(Task data):

········

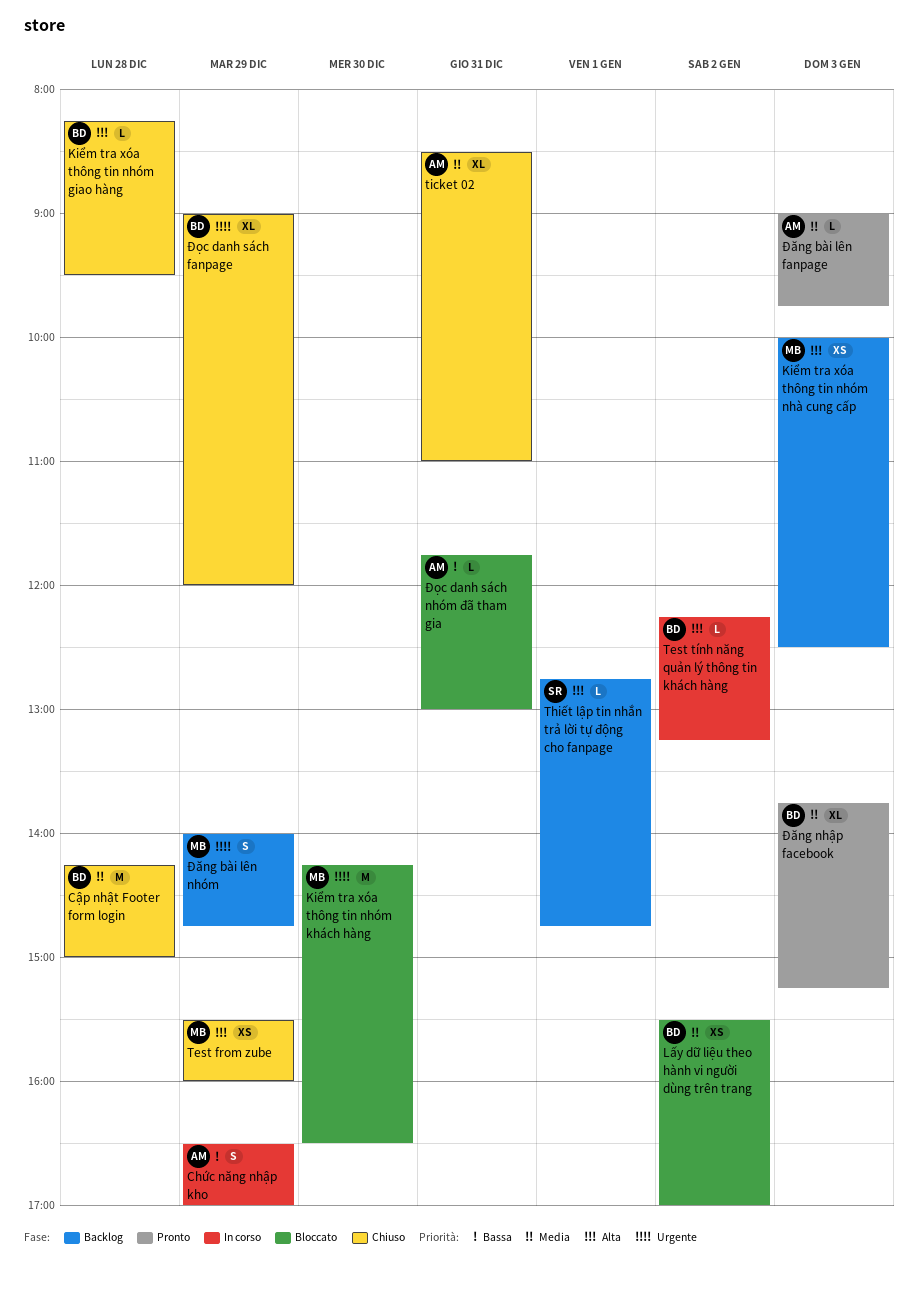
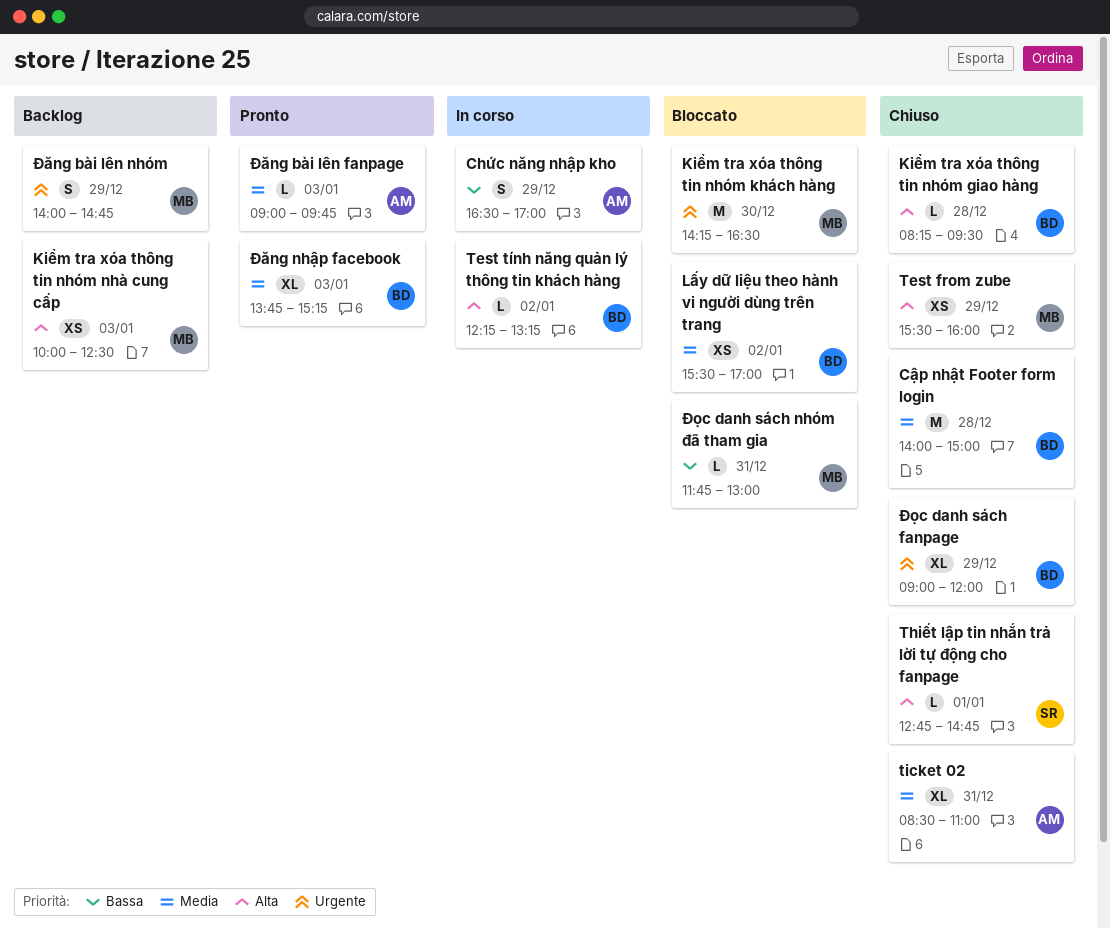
Cập nhật Footer form login, begins: 14:15 -> 14:00
Thiết lập tin nhắn trả lời tự động cho fanpage, status: Backlog -> Chiuso
Đọc danh sách nhóm đã tham gia, owner: AM -> MB

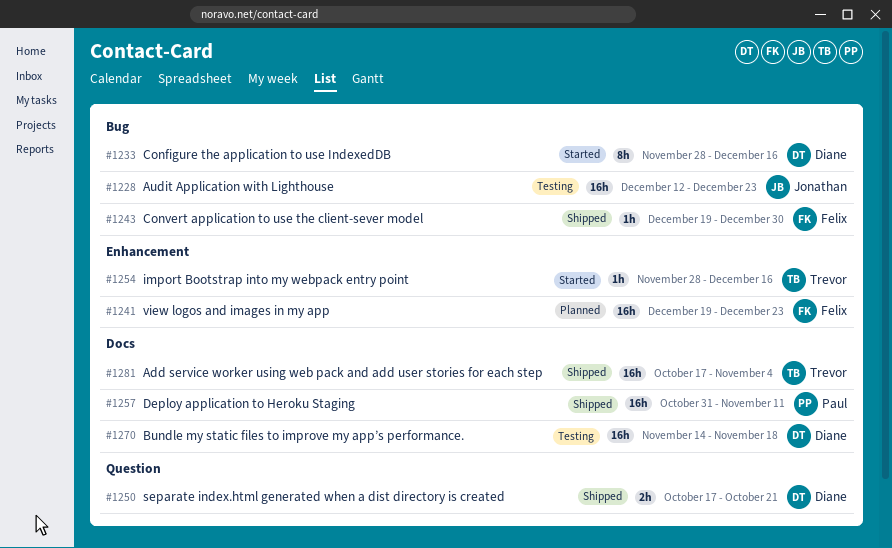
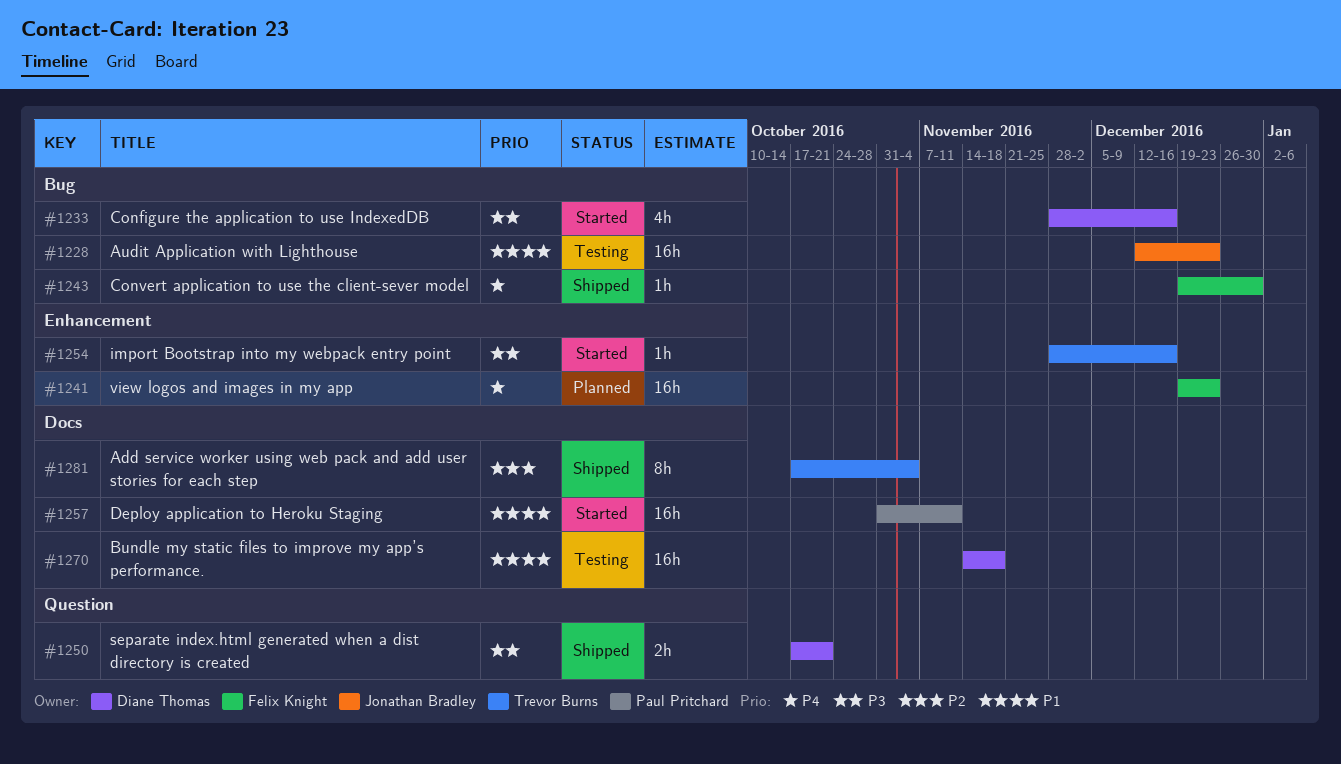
#1233, estimate: 8h -> 4h
#1257, status: Shipped -> Started
#1281, estimate: 16h -> 8h

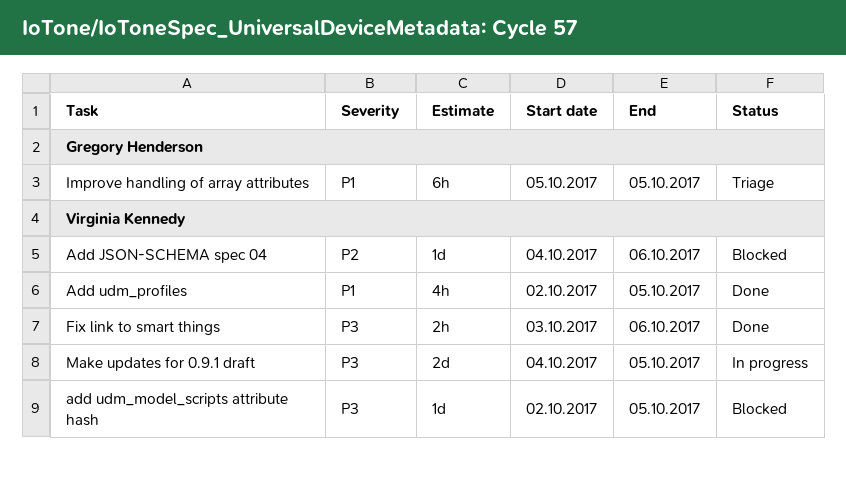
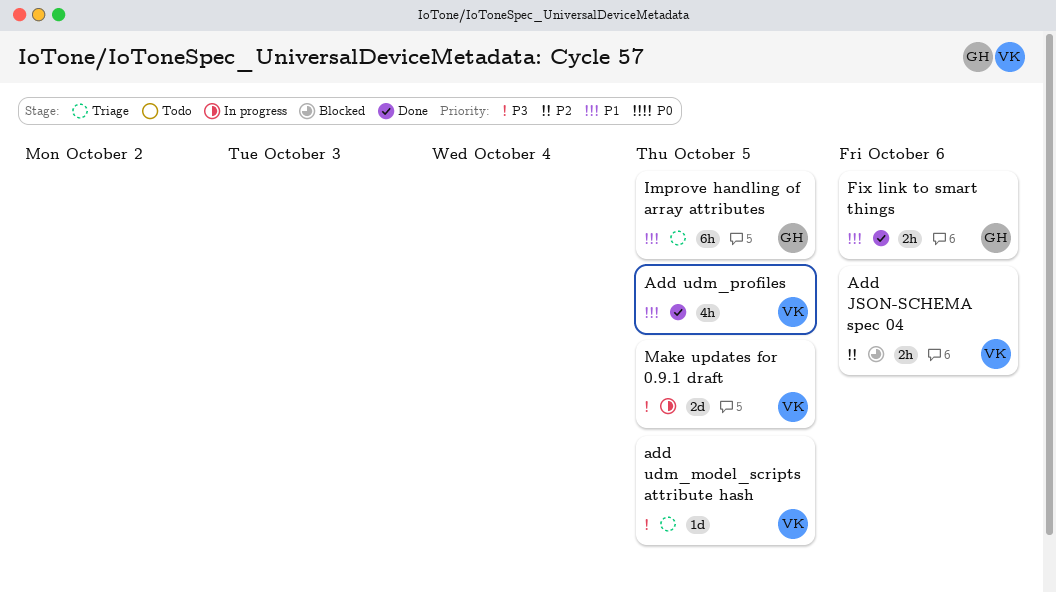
Add JSON-SCHEMA spec 04, estimate: 1d -> 2h
add udm_model_scripts attribute hash, status: Blocked -> Triage
Fix link to smart things, owner: Virginia Kennedy -> Gregory Henderson
Fix link to smart things, priority: P3 -> P1

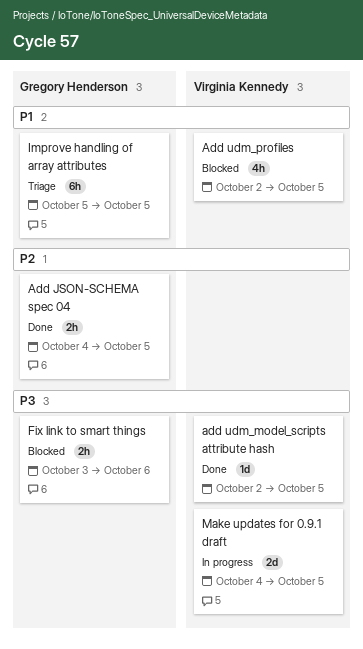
Add JSON-SCHEMA spec 04, status: Blocked -> Done
Add JSON-SCHEMA spec 04, owner: Virginia Kennedy -> Gregory Henderson
Add JSON-SCHEMA spec 04, due: Oct 6 -> Oct 5
add udm_model_scripts attribute hash, status: Triage -> Done
Add udm_profiles, status: Done -> Blocked
Fix link to smart things, status: Done -> Blocked
Fix link to smart things, priority: P1 -> P3

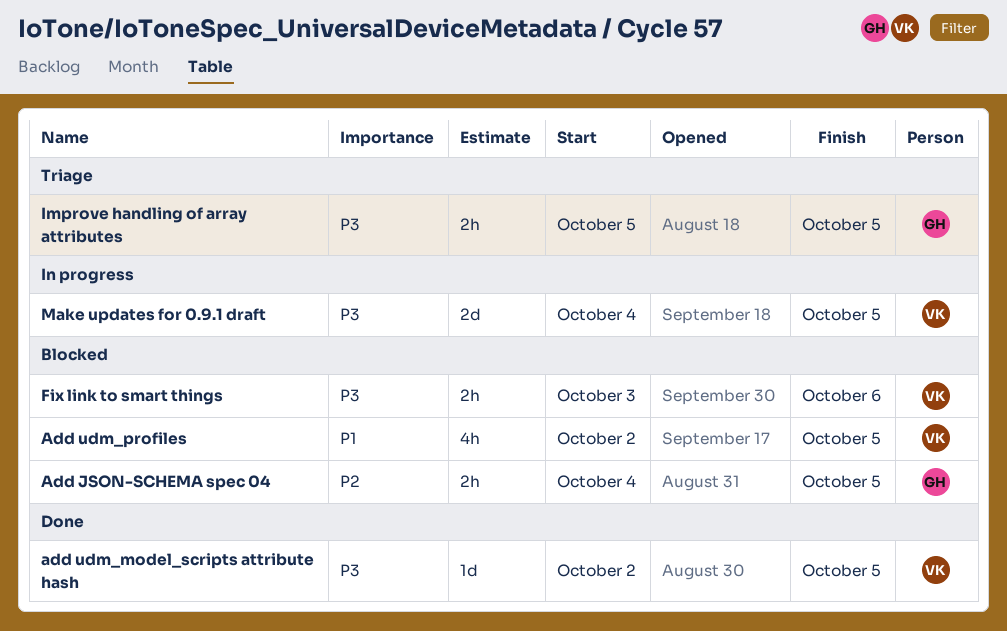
Add JSON-SCHEMA spec 04, status: Done -> Blocked
Fix link to smart things, owner: Gregory Henderson -> Virginia Kennedy
Improve handling of array attributes, priority: P1 -> P3
Improve handling of array attributes, estimate: 6h -> 2h

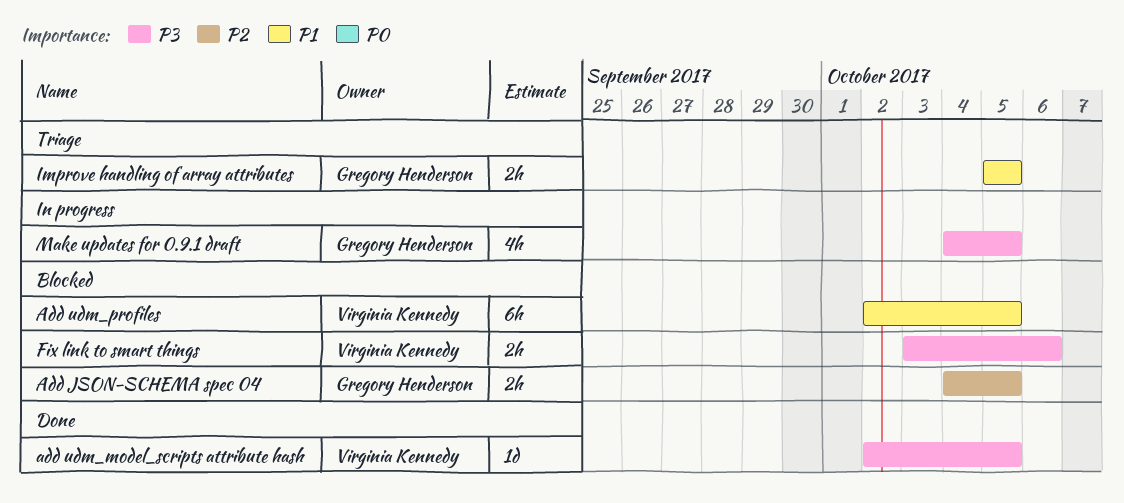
Add udm_profiles, estimate: 4h -> 6h
Improve handling of array attributes, priority: P3 -> P1
Make updates for 0.9.1 draft, owner: Virginia Kennedy -> Gregory Henderson
Make updates for 0.9.1 draft, estimate: 2d -> 4h

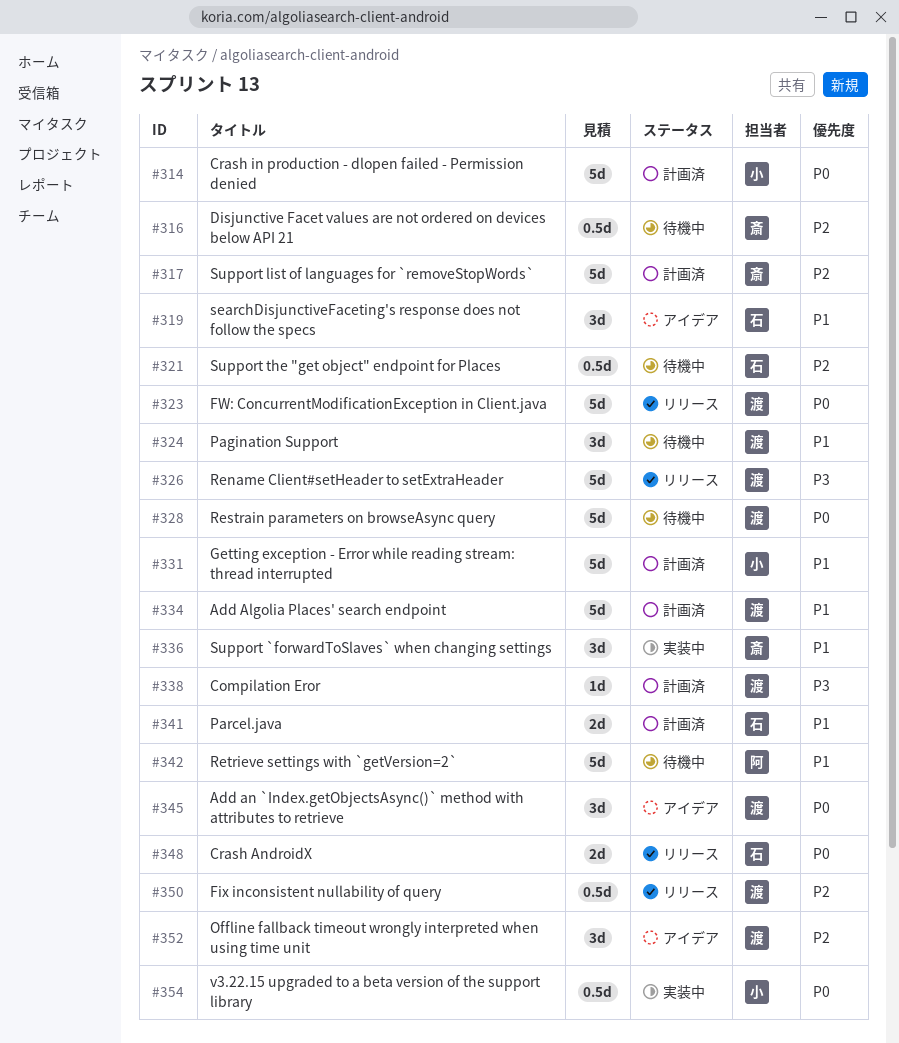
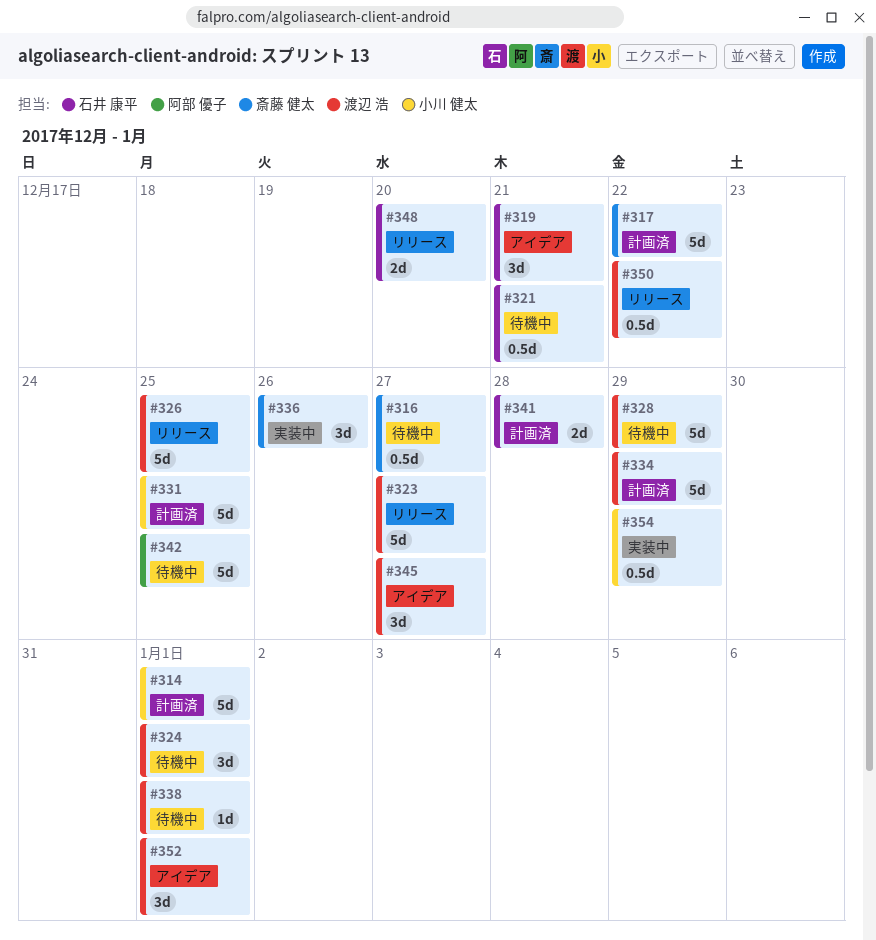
#338, status: 計画済 -> 待機中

········

Every line from the top of the records above to the line with "Fix link to smart things, priority: P3 -> P1", inclusive, should be duplicated exactly, minus the pictures.

Cập nhật Footer form login, begins: 14:15 -> 14:00
Thiết lập tin nhắn trả lời tự động cho fanpage, status: Backlog -> Chiuso
Đọc danh sách nhóm đã tham gia, owner: AM -> MB

#1233, estimate: 8h -> 4h
#1257, status: Shipped -> Started
#1281, estimate: 16h -> 8h

Add JSON-SCHEMA spec 04, estimate: 1d -> 2h
add udm_model_scripts attribute hash, status: Blocked -> Triage
Fix link to smart things, owner: Virginia Kennedy -> Gregory Henderson
Fix link to smart things, priority: P3 -> P1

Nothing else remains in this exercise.